By controlling RV invoices, Knight's private-label brands remain consistent across the company’s 41 nationwide locations. Individual store managers cannot order unique or different floorplans that might connect with specific local consumers.
Knight said store-specific RVs can and will be successful and a large part of the company’s strategy, particularly among premium-branded towable products. He said he does see a pathway to increasing sales with a nationwide private label marketing strategy. He acknowledged the private label strategy could short-change some stores of higher-margin opportunities if private label products replaced already impactful RVs.

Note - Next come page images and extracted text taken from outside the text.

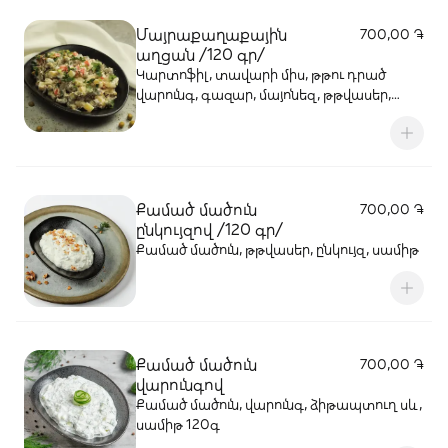
Մայրաքաղաքային
700,00 ֏
աղցան /120 գր/
Կարտոֆիլ, տավարի միս, թթու դրած
վարունգ, գազար, մայոնեզ, թթվասեր,
մաղադանոս, կանաչ ոլոռ
Քամած մածուն
700,00 ֏
ընկույզով /120 գր/
Քամած մածուն, թթվասեր, ընկույզ, սամիթ
Քամած մածուն
700,00 ֏
վարունգով
Քամած մածուն, վարունգ, ձիթապտուղ սև,
սամիթ 120գ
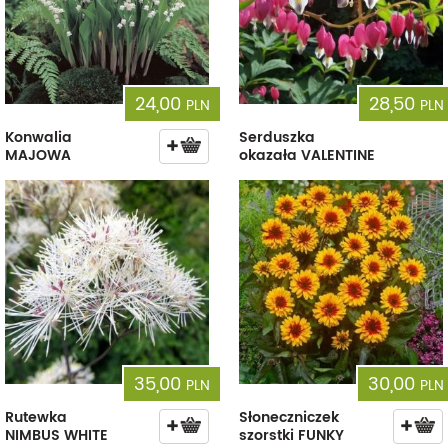
24,00
28,50
PLN
PLN
Konwalia
Serduszka
MAJOWA
okazała VALENTINE
35,00
30,00
PLN
PLN
Rutewka
Słoneczniczek
NIMBUS WHITE
szorstki FUNKY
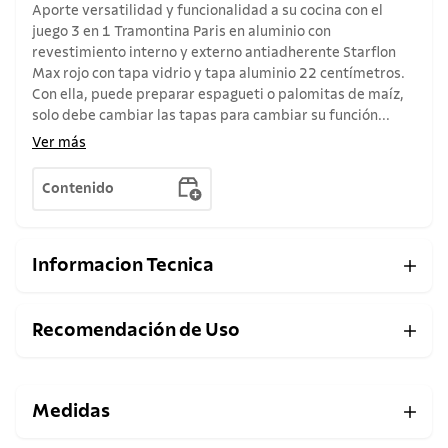
Aporte versatilidad y funcionalidad a su cocina con el
juego 3 en 1 Tramontina Paris en aluminio con
revestimiento interno y externo antiadherente Starflon
Max rojo con tapa vidrio y tapa aluminio 22 centímetros.
Con ella, puede preparar espagueti o palomitas de maíz,
solo debe cambiar las tapas para cambiar su función...
Ver más
Contenido
Informacion Tecnica
Recomendación de Uso
Medidas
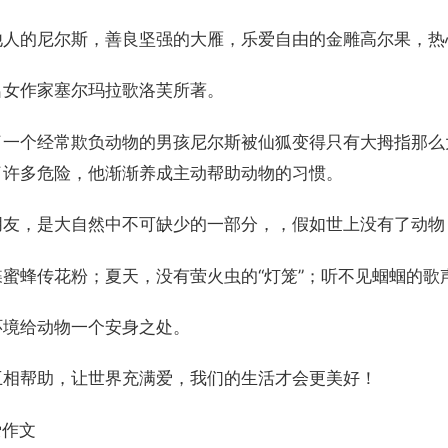
他人的尼尔斯，善良坚强的大雁，乐爱自由的金雕高尔果，热
名女作家塞尔玛拉歌洛芙所著。
了一个经常欺负动物的男孩尼尔斯被仙狐变得只有大拇指那么
了许多危险，他渐渐养成主动帮助动物的习惯。
朋友，是大自然中不可缺少的一部分，，假如世上没有了动物
蜜蜂传花粉；夏天，没有萤火虫的“灯笼”；听不见蝈蝈的歌
环境给动物一个安身之处。
互相帮助，让世界充满爱，我们的生活才会更美好！
爱作文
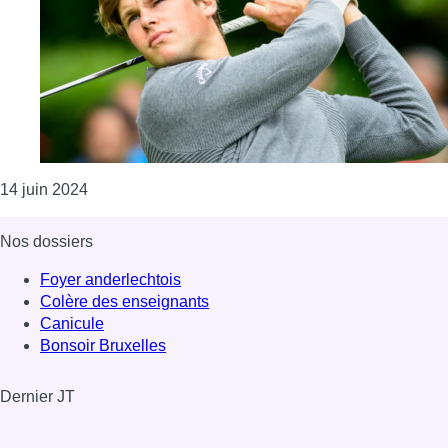
Consulter l'article "Thomas Detry démarre en forc
14 juin 2024
Nos dossiers
Foyer anderlechtois
Colère des enseignants
Canicule
Bonsoir Bruxelles
Dernier JT
Voir le dernier JT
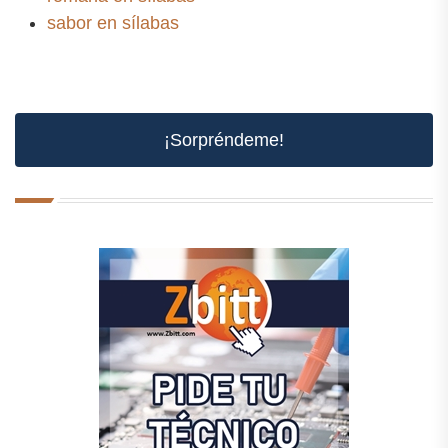
sabor en sílabas
¡Sorpréndeme!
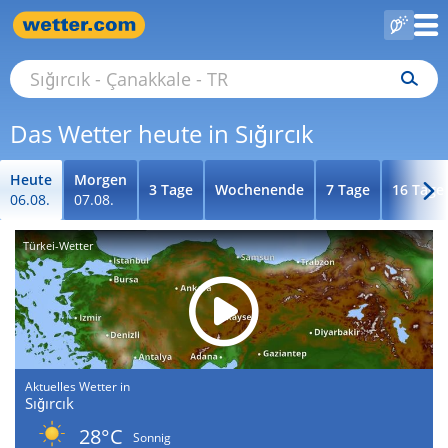
Das Wetter heute in Sığırcık
Heute
Morgen
3 Tage
Wochenende
7 Tage
16 Tage
06.08.
07.08.
Türkei-Wetter
Aktuelles Wetter in
Sığırcık
28°C
Sonnig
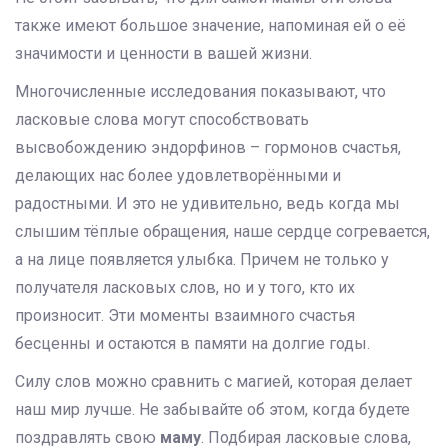
также имеют большое значение, напоминая ей о её
значимости и ценности в вашей жизни.
Многочисленные исследования показывают, что
ласковые слова могут способствовать
высвобождению эндорфинов – гормонов счастья,
делающих нас более удовлетворёнными и
радостными. И это не удивительно, ведь когда мы
слышим тёплые обращения, наше сердце согревается,
а на лице появляется улыбка. Причем не только у
получателя ласковых слов, но и у того, кто их
произносит. Эти моменты взаимного счастья
бесценны и остаются в памяти на долгие годы.
Силу слов можно сравнить с магией, которая делает
наш мир лучше. Не забывайте об этом, когда будете
поздравлять свою
маму
. Подбирая ласковые слова,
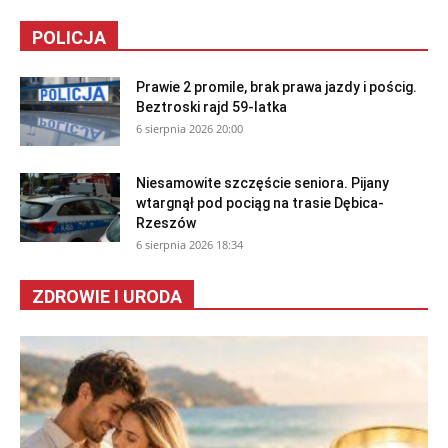
POLICJA
Prawie 2 promile, brak prawa jazdy i pościg.
Beztroski rajd 59-latka
6 sierpnia 2026 20:00
Niesamowite szczęście seniora. Pijany
wtargnął pod pociąg na trasie Dębica-
Rzeszów
6 sierpnia 2026 18:34
ZDROWIE I URODA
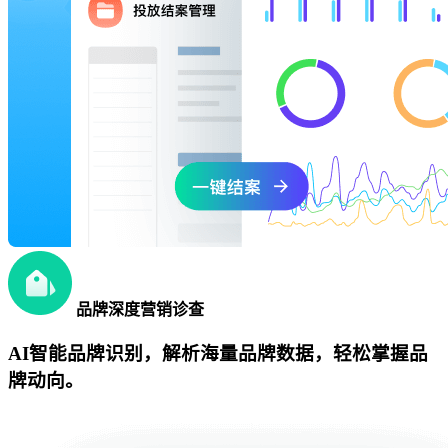
品牌深度营销诊查
AI智能品牌识别，解析海量品牌数据，轻松掌握品
牌动向。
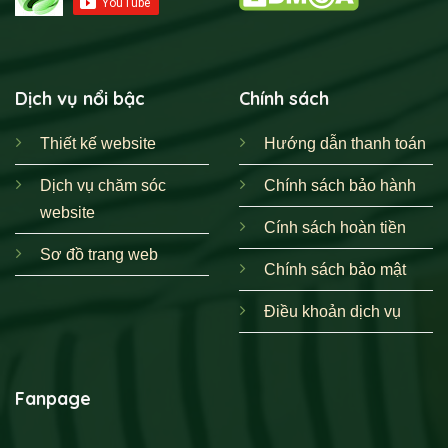
Dịch vụ nổi bậc
Chính sách
Thiết kế website
Hướng dẫn thanh toán
Dịch vụ chăm sóc
Chính sách bảo hành
website
Cính sách hoàn tiền
Sơ đồ trang web
Chính sách bảo mật
Điều khoản dịch vụ
Fanpage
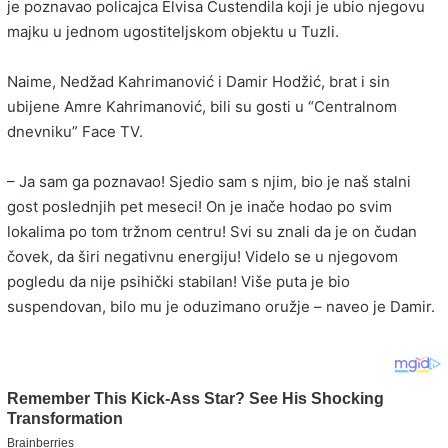
je poznavao policajca Elvisa Ćustendila koji je ubio njegovu
majku u jednom ugostiteljskom objektu u Tuzli.
Naime, Nedžad Kahrimanović i Damir Hodžić, brat i sin
ubijene Amre Kahrimanović, bili su gosti u “Centralnom
dnevniku” Face TV.
– Ja sam ga poznavao! Sjedio sam s njim, bio je naš stalni
gost poslednjih pet meseci! On je inače hodao po svim
lokalima po tom tržnom centru! Svi su znali da je on čudan
čovek, da širi negativnu energiju! Videlo se u njegovom
pogledu da nije psihički stabilan! Više puta je bio
suspendovan, bilo mu je oduzimano oružje – naveo je Damir.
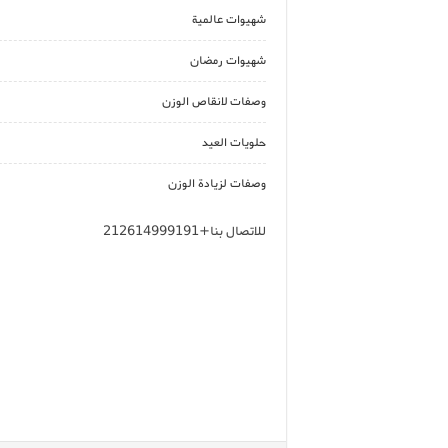
شهيوات عالمية
شهيوات رمضان
وصفات لانقاص الوزن
حلويات العيد
وصفات لزيادة الوزن
للاتصال بنا+212614999191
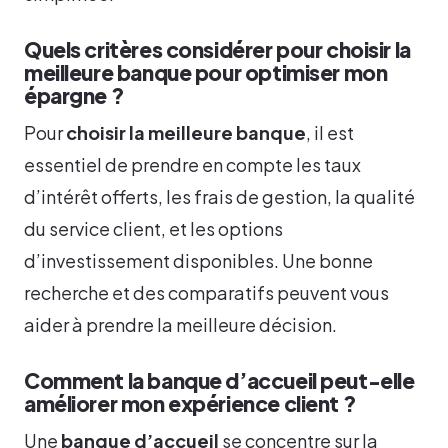
Quels critères considérer pour choisir la
meilleure banque pour optimiser mon
épargne ?
Pour
choisir la meilleure banque
, il est
essentiel de prendre en compte les taux
d’intérêt offerts, les frais de gestion, la qualité
du service client, et les options
d’investissement disponibles. Une bonne
recherche et des comparatifs peuvent vous
aider à prendre la meilleure décision.
Comment la banque d’accueil peut-elle
améliorer mon expérience client ?
Une
banque d’accueil
se concentre sur la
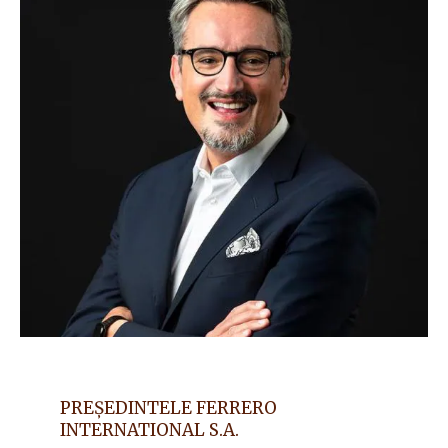
PREȘEDINTELE FERRERO
INTERNATIONAL S.A.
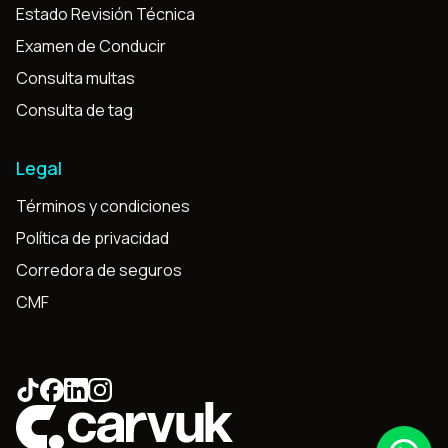
Estado Revisión Técnica
Examen de Conducir
Consulta multas
Consulta de tag
Legal
Términos y condiciones
Política de privacidad
Corredora de seguros
CMF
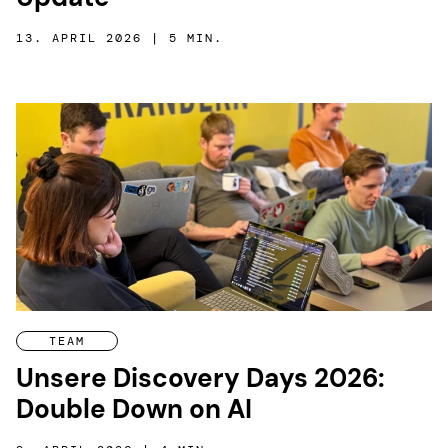
13. APRIL 2026 | 5 MIN.
TEAM
Unsere Discovery Days 2026:
Double Down on AI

Knight said, “It can actually be a hindrance for us to drive a certain price point or cross-merchandise at an agreed-upon set sales price at all our locations. We will continue to monitor that, as we would our entire mix and product portfolio.”
The concept of having the same RV brands at multiple locations eases the sharing and selling opportunities for dealerships and improves the company’s ability to manage order quantities and stocking levels.
The private-label strategy enables Campers Inn to cross-train sales and service employees and better oversee quality and reliability. The strategy provides necessary feedback to a manufacturer, enabling the dealership and manufacturer to quickly adapt to the market supply needs, improve quality or pivot when necessary.
Bish's Vice President of Marketing Chris Blanchard said the dealer chain's private-label strategy will deliver value to consumers without breaking the bank.
“The future for Wayfinder RV is really exciting,” he said, “because anywhere that we think we can come in and provide really high value for customers and provide something for customers that they are not currently getting, that is where Wayfinder is going to go.”